The catch is that they are designed exclusively to rip chiptunes from retro videogames as close as the format designers and player coders could manage to the original. So even the oversized ones like the 4.72 MB of files extracted from a 3 MB game are going to be far smaller than a general use format like opus. But you can't encode your own music in the format without going to massive effort to code it like you would an authentic chiptune, and you're unlikely to like the results.

[–] tekato 2 points 6 hours ago (6 children)

Can you name the format you’re using to store 1:54:48 of music in 4.72 MB?

[–] [email protected] 6 points 5 hours ago (5 children)

Those are SPC files, and that particular example was one rip of Final Fantasy VI (III)'s soundtrack.

Unfortunately, it only handles music embedded in Super Famicom/Super Nintendo games. To convert your own music to SPC, you'd have to rewrite it for the SNES sound chip.

[–] tekato 1 points 5 hours ago (1 children)
[–] [email protected] 2 points 5 hours ago* (last edited 5 hours ago)

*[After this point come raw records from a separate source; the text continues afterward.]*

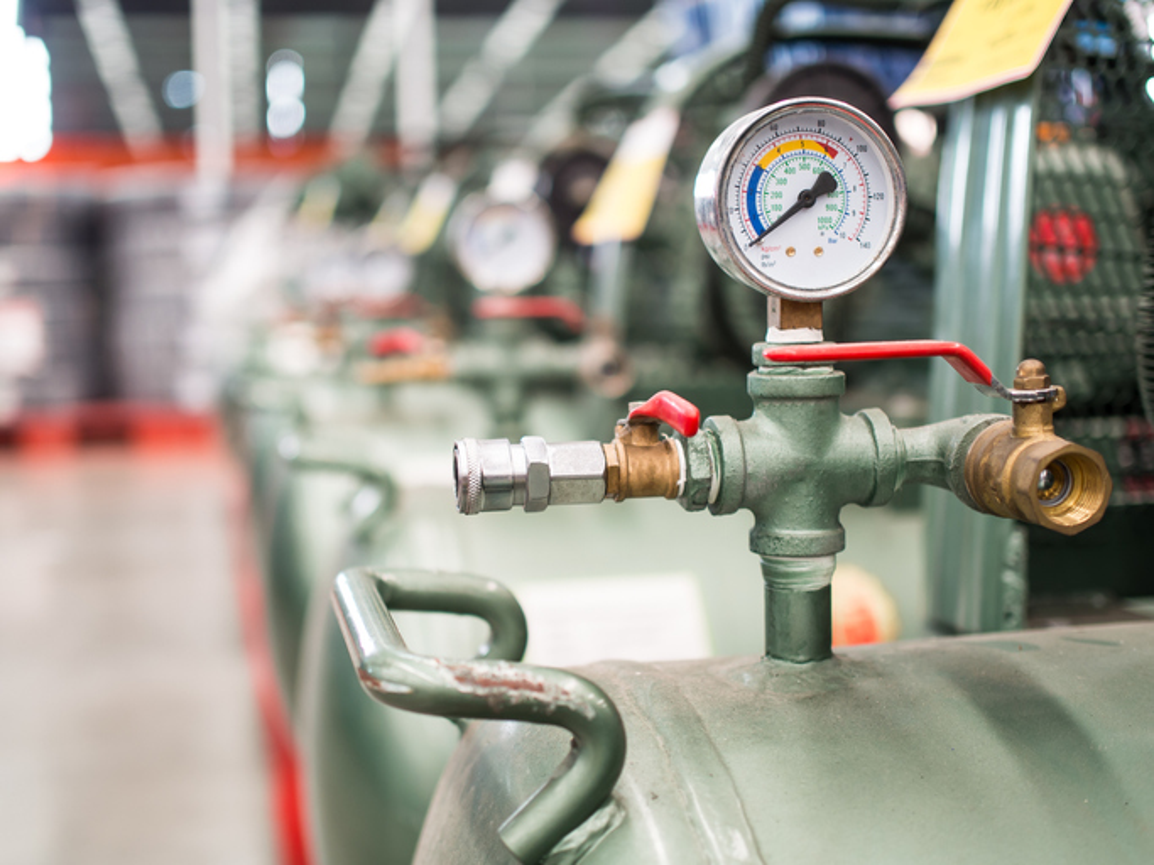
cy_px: 432
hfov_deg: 38.2
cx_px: 577
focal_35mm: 50
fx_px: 1667
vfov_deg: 29.1
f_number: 1.8
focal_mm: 25
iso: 200
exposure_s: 1/45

The even more efficient example was Mega Man 3. The standard rip format for NES music is far more efficient but also far more complex, requiring specialized skills to rip instead of a copy of ZSNES and a fast finger on the F1 button.

Edit: the standard rip format for NES music is NSF, but an expanded version NSFe is better if you can get it because it supports metadata like song names and lengths.